Her 2019 season began with a win in the Durban Premium African Cup, and she’s been around the world since – competing in Hong Kong, Korea, Senegal, Morocco, India, Zimbabwe and back home, her sixth-place finish at the European Championships in The Netherlands in June also giving her considerable momentum towards Tokyo.
“Since October 2018, my ITU Ranking has gone from 430th, up to 75th, so at the moment I’m in a good position. Olympic qualification is a two-year process, year one ran from May 2018 to May 2019, where you take your six best races, then carry those points into year two, and again count your six best races, by May 2020. But I think by February of next year I’ll have a good idea, that yes I’m, going to the Tokyo, or no, I’m probably not. I just need to keep doing what I’m doing.
“For sure this time last year, if you’d told me I’d be here, I would have wanted to believe you, but I wouldn’t have believed you. And if you told me then, I’d be off to the Tokyo test event, outright, I’d have hoped to believe you, but probably wouldn’t.”
Now, 11 Irish triathlon titles later, the reasons behind her progress over the last year are twofold: putting her medical career on hold, and moving to Wicklow to link with coaches Gavin Noble and Eanna McGrath, and their HupHup training group.
“I finished as a junior doctor in July last year, and moved to Wicklow to train full time. Since being there, and trusting the guys, all this has happened. Gavin also competed in the triathlon in London, I’m also living with a family in Greystones, Liam Williams, who also rowed for Ireland in the Olympics, and understand the stress and the demands.”

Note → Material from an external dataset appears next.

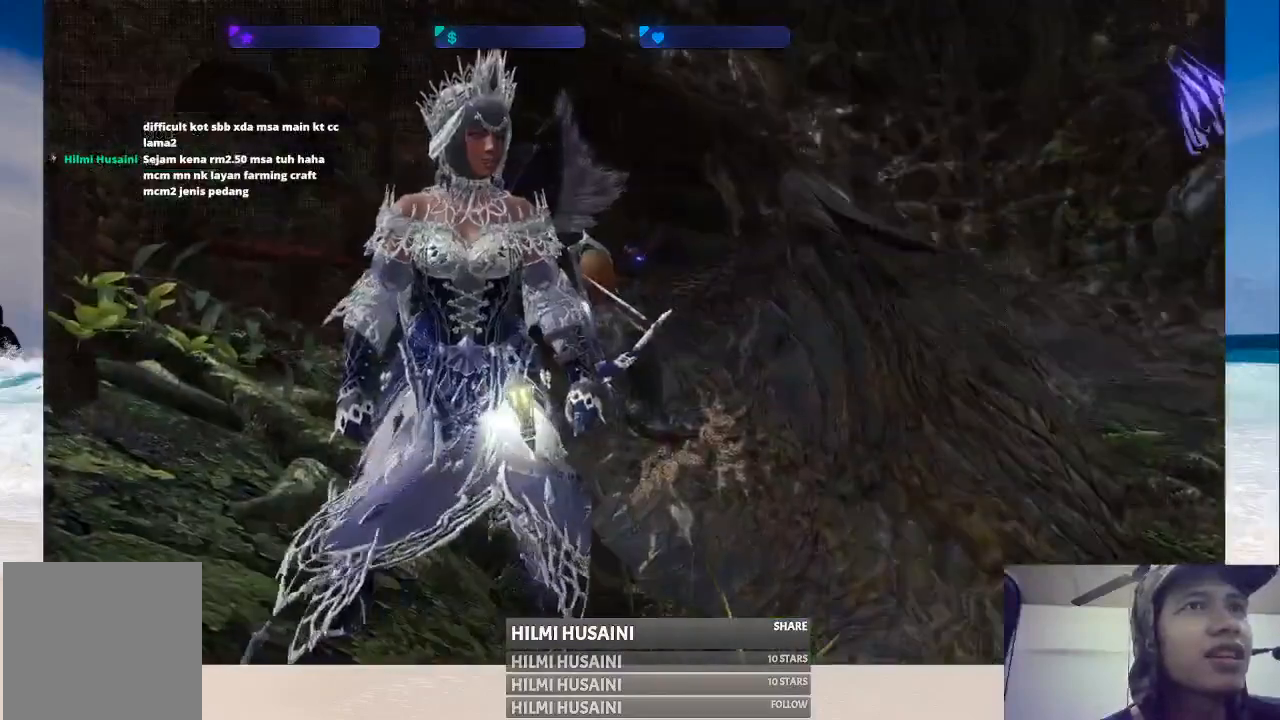
{"buttons": [], "left_stick": "center", "right_stick": "center", "events": [[200, "right_stick", "center"], [233, "left_stick", "center"]]}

Her arrival on to the triathlon scene was mostly by accident. Swimming was her first sport, only for a shoulder injury to necessitate an operation: “So I took up running, really to ensure I didn’t get fat. Then I decided I’d do a marathon, in Dublin, ran 3:13, the first time, then ran New York.
“Then I was in Trinity doing my degree in physiology, and took up water polo, and made for the Irish team. The water polo still helps, because the swim in the triathlon, things can get a bit feisty in the water, all hunting for the same space.
“From there I went to the University of Limerick, started some cycling and running, and in 2014, after joining Limerick Triathlon Club, signed up for the Hell of the West, which is their home race, and that doubled as the National Championship.
“I didn’t really have a clue what I was letting myself in for. I remember my dad driving me down and saying is this the bike, run swim? And I said, no it’s the swim, bike run. I won that day, which was huge, and ended up that year winning the overall national series. It started out as something on the side in medicine, and turned out to this.
“The decision to go full time was in my head when working as a junior doctor in St James’s Hospital, two years ago I decided to defer for a year, join the guys in Wicklow, kept my options open with some locum work but as the goal became more realistic, I didn’t want to have any more regrets.
“The family support is huge as well. Most athletes will tell you, ‘I want to go to the Olympics’, but absolutely, I’m all in, and it is the most important thing for me at the minute. I did a lot of over-time as a junior doctor, and I’m eating into those savings, and I’m fortunate to have sponsors in Renault Ireland, and Specialized bikes. And sure the washing machine would be going 24/7 if you let it.
“But I’ll keep going to Tokyo 2020, and even if I don’t make it, I’m lucky to have the medical career to fall back on.”